I continue to favor concentrated solar power for use on the lunar surface. 

http://en.wikipedia.org/wiki/Concentrated_solar_power

Concentrated solar power (CSP) systems, are systems that use mirrors or lenses to concentrate a large area of sunlight, or solar thermal energy, onto a small area. Electrical power is produced when the concentrated light is converted to heat which drives a heat engine (usually a steam turbine) connected to an electrical power generator.

Concentrate the sunlight with mirrors fabricated from Mylar - perhaps even via inflatable heliostats.

Hmmmm . . .

I wonder if an inflatable heliostat could be made to turn and track the sun via selective inflation and deflation?
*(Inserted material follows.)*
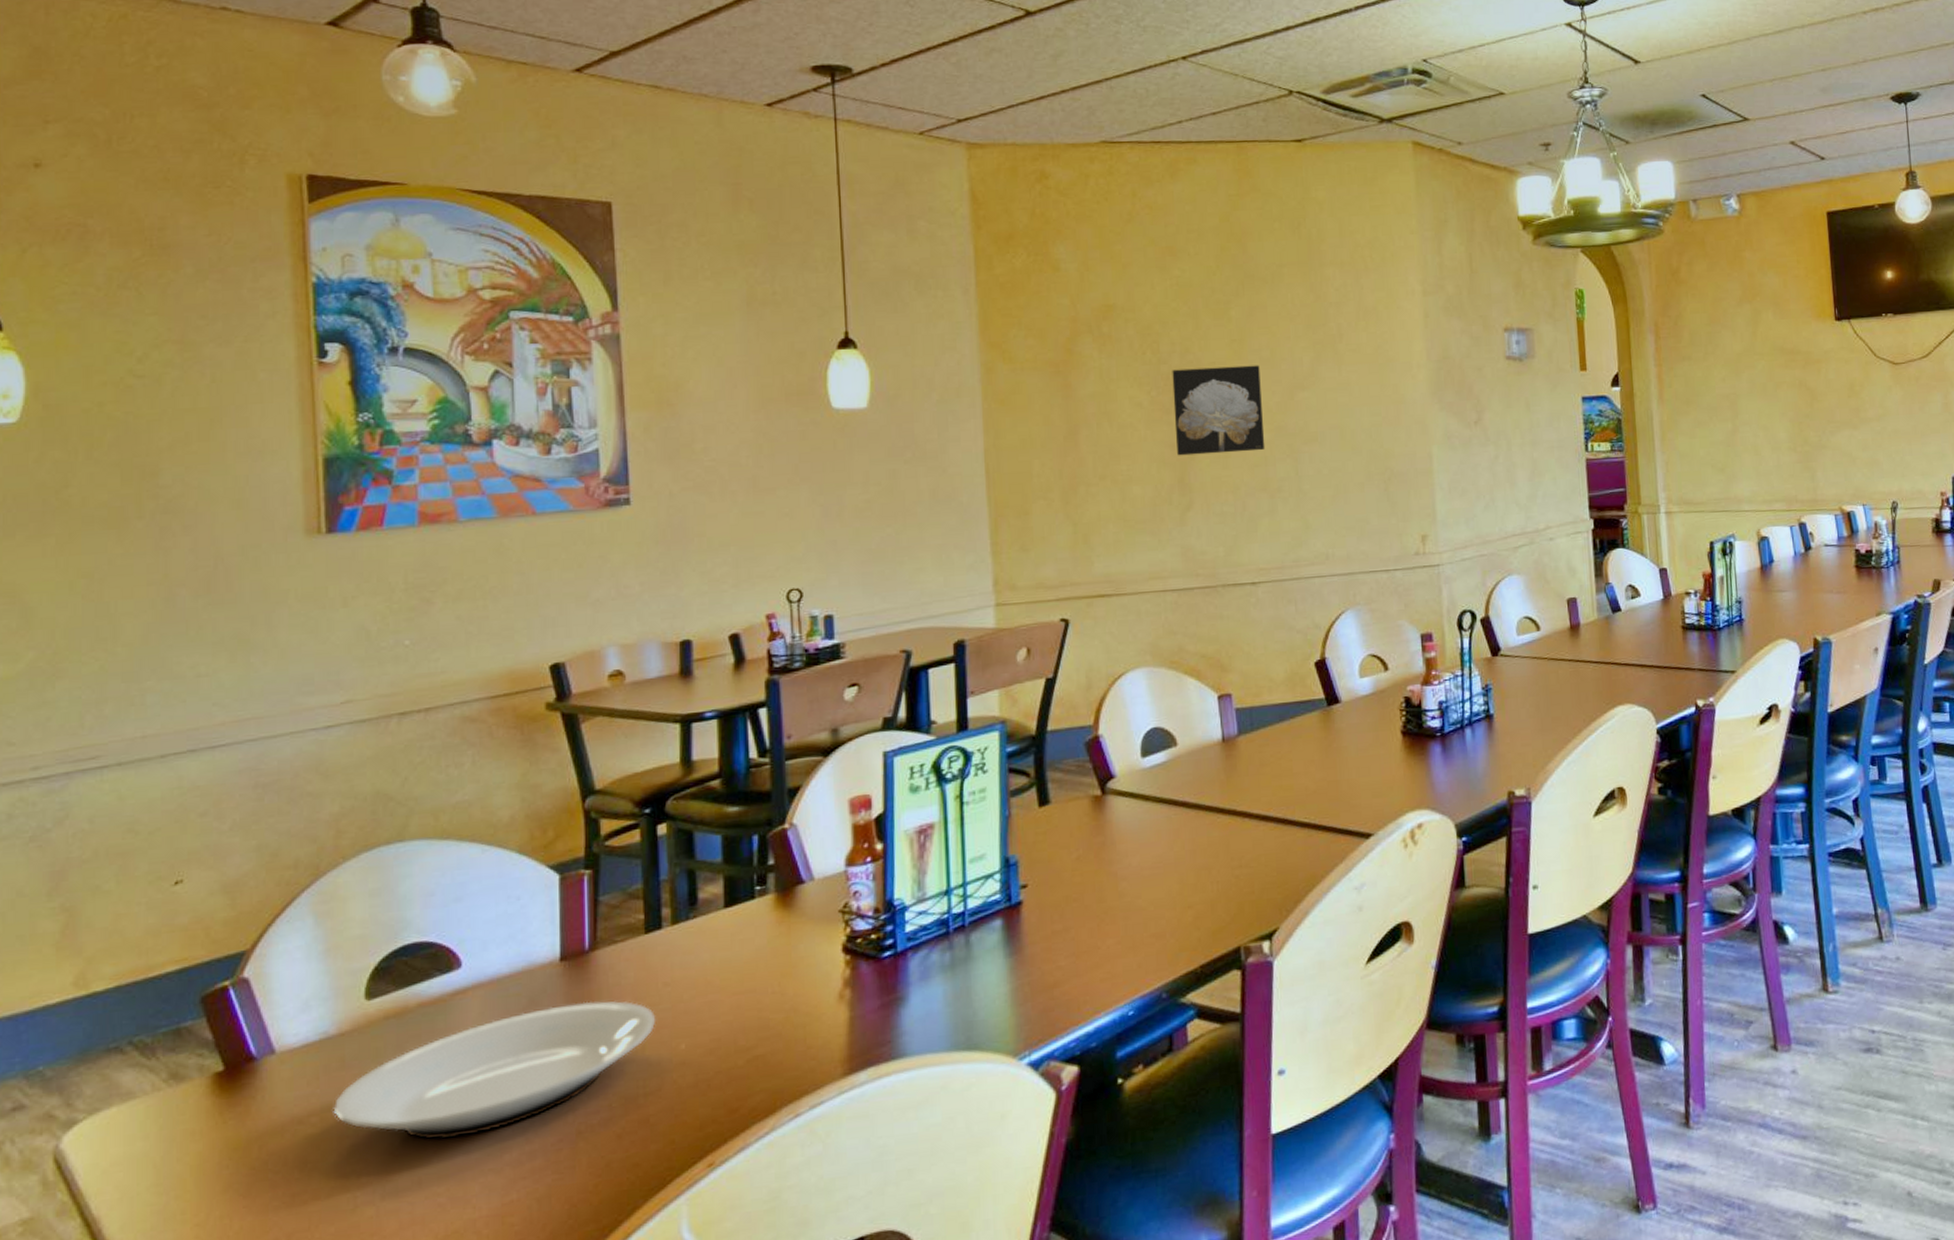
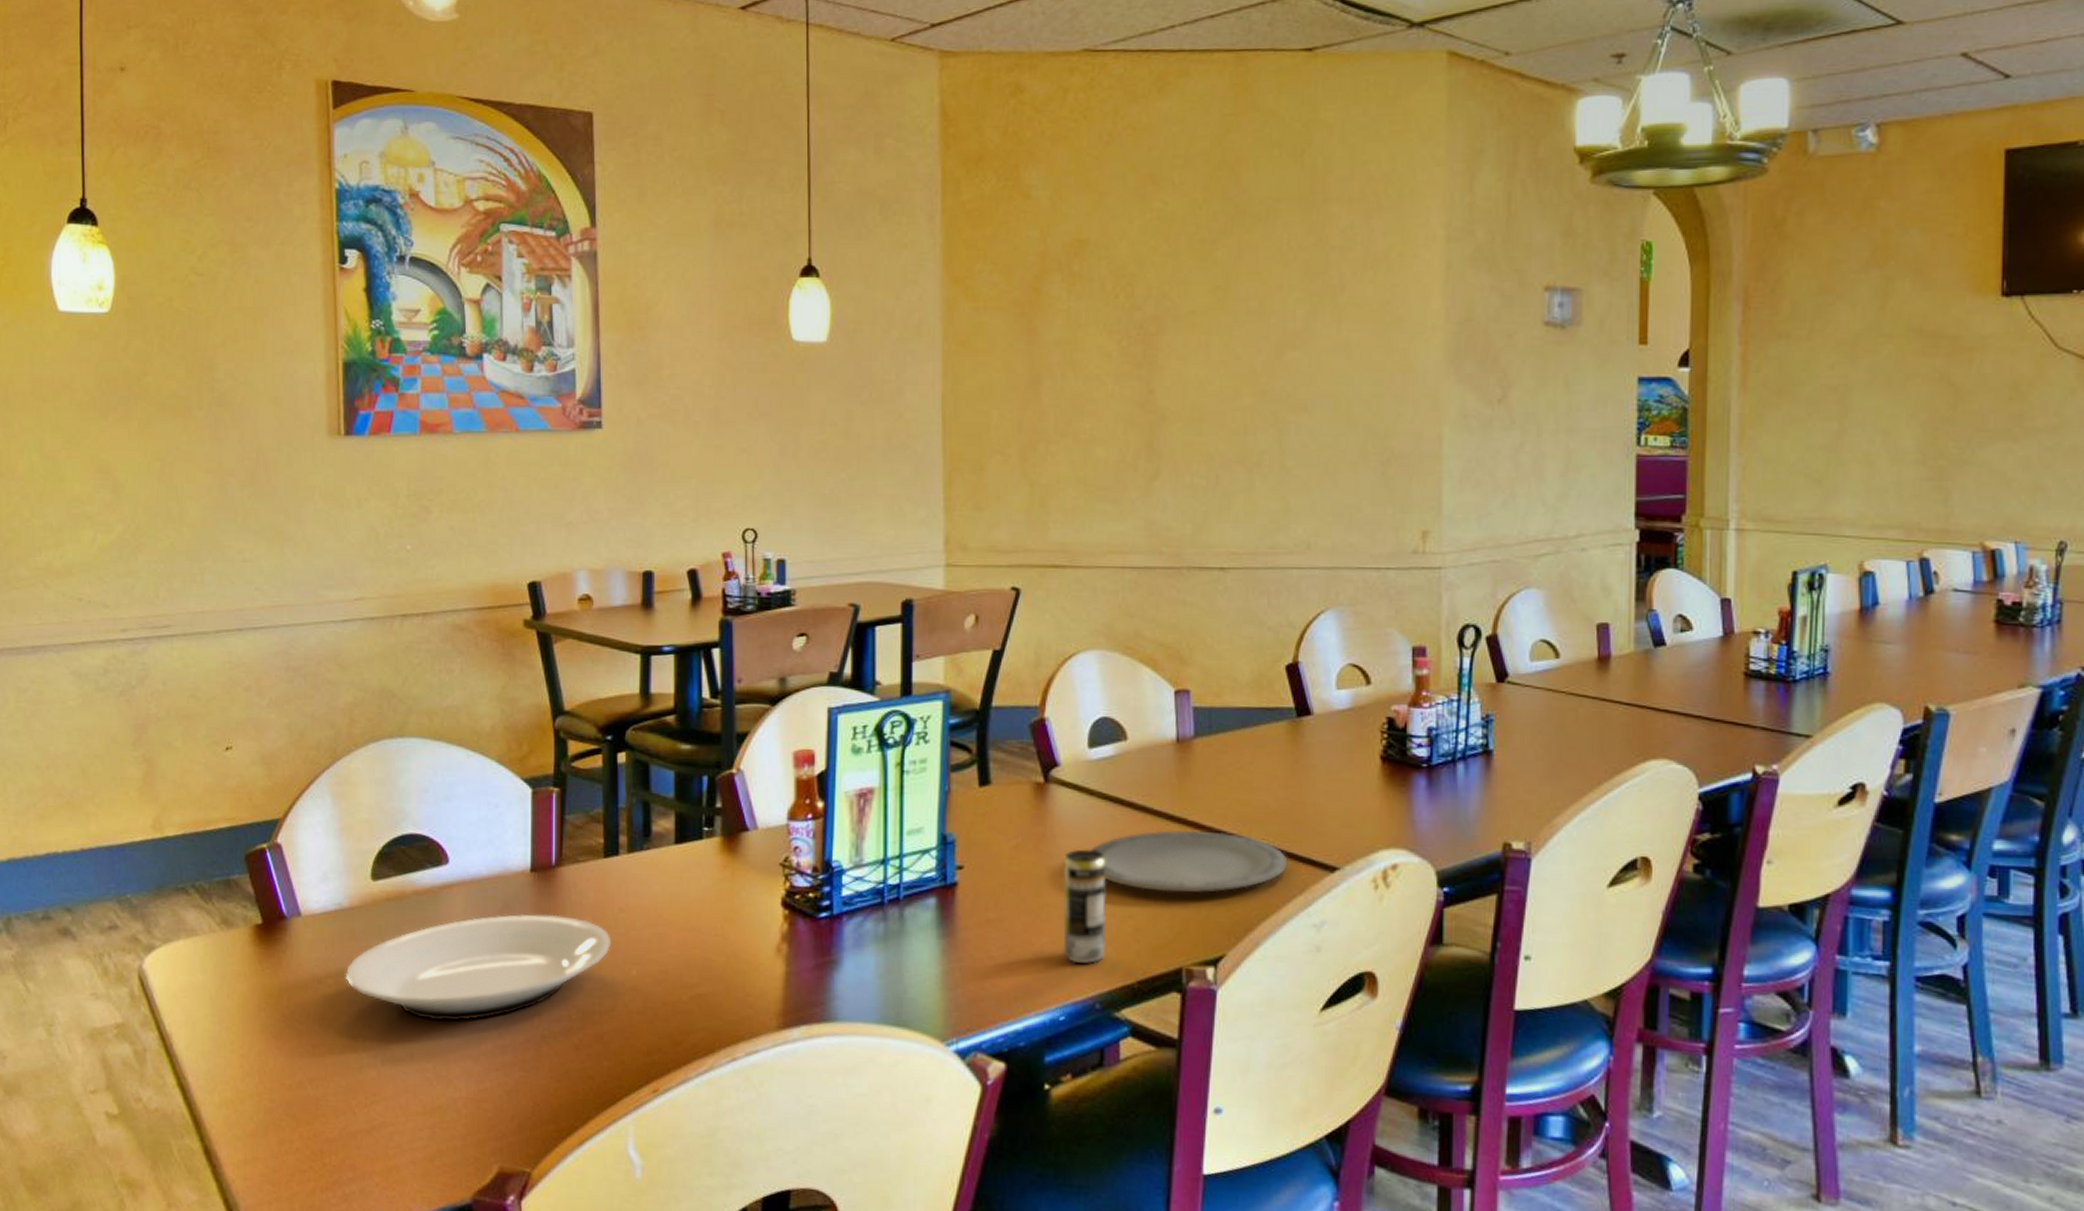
beverage can: none [1123,850,1169,958] -> present [1062,849,1107,964]
plate: none [1148,817,1328,881] -> present [1089,829,1288,893]
wall art: present [1172,365,1266,456] -> none [1145,316,1246,417]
The launch mass of such a system would seem far less than either nuclear or photovoltaic.

[Warren Platts]

The problem with both thermal solar and nuclear is cooling. There are rivers of running water you can use to cool down your steam. The only thing you could do, perhaps, is an underground system of piping that would cool things conductively, but now you're adding a whole other layer of mass and complexity.

[Warren Platts]

Also one must consider the point that the moon has more uranium than Earth does.

False.

I just explain from a reliability perspective.  I do not see how space based solar power using satellites can be nearly as reliable as nuclear reactors on the surface.

Solar panels have worked reliably in space for decades. Nuke plants have not. Reliability is not the issue. Cost and politics are. There were people like Michio Kaku protesting the Cassini launch because they thought that was too risky.

such schemes have been proposed before.

That a Lunar base should be powered by a multi-megaWatt SBSP station? I don't think so. But if you've got a reference, I'd love to see it.

just one most obvious example
http://ntrs.nasa.gov/archive/nasa/casi.ntrs.nasa.gov/19890017428_1989017428.pdf

Thanks savuporo. Very interesting paper, especially the discussion about apertures, etc. It also shows that lasers aren't a panacea because the conversion of electricity to laser light is less efficient than converting to microwaves.

Those guys looking for perpetual sunlight locations on the Moon's surface had it all wrong. Build a tall enough tower and everywhere at the poles can get perpetual sunlight!

cheers, Martin

Right, ideally, you'd want one big panel up on the mountaintop that could spin 360 degrees; thus no solar panels would shade each other. The problem is the size of the panel would be measured in hectares. For 20 megaWatts, assuming 35% efficiency, the panel would be 4 hectares in area: 200 meters on a side if it's square. Thankfully, there's no wind on the Moon to blow it over, but still that's a pretty stupendous construction feat.